The investigational antiplatelet TRA is being developed by Schering-Plough for the prevention and treatment of atherothrombotic events in patients with acute coronary syndrome and in those with prior myocardial infarction or stroke, as well as in patients with existing peripheral arterial disease.
The U.S. Food and Drug Administration (FDA) had previously granted Fast Track designation to the compound. Fast Track designation allows FDA to expedite review of drugs and biologics for serious or life-threatening conditions which demonstrate the potential to address unmet medical needs.
Thrombosis may result in partial or complete blockage of arteries in the heart, brain or periphery. This process is the underlying mechanism of most acute vascular events, including acute coronary syndromes (ACS), such as myocardial infarction (MI), and ischemic stroke, which are the leading causes of death. Platelets are activated at the site of atherosclerotic plaque rupture in arteries and release substances that initiate aggregation and clot formation, and thrombin is the most potent activator of platelets. Drugs that block platelet activation by other mechanisms, such as the thromboxane- or ADP-mediated pathways, have shown reduction in such clinical events, but events continue to occur despite these therapies.
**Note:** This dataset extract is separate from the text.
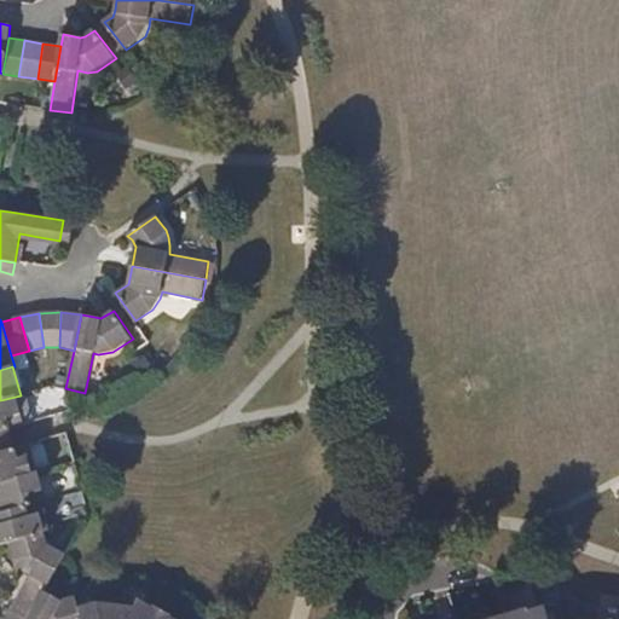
[(0,451),(15,447),(12,439),(10,431),(24,427),(16,397),(0,400),(0,451)]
There is, thus, a need for novel agents that specifically modify the actions of thrombin, the most potent activator of platelets.
TRA binds selectively to the thrombin receptor on platelets (PAR-1), and is therefore a member of a potentially new class of drugs called thrombin receptor antagonists.
Importantly, Schering-Plough's TRA is being investigated to determine whether it has the potential to provide clinical benefit through inhibition of this thrombin-mediated platelet activation without the liability of increased bleeding (when added to standard of care), a tendency associated with drugs that block thromboxane or ADP pathways. Specifically, this compound is being investigated as an oral antiplatelet agent for patients with established vascular disease, with the intent to demonstrate incremental benefit when given with current standard antiplatelet (including aspirin and clopidogrel) and other antithrombotic therapies, with no significant increase in bleeding. Clinical studies have shown no increase in bleeding time or prolongation in coagulation times (aPTT or PT) with TRA.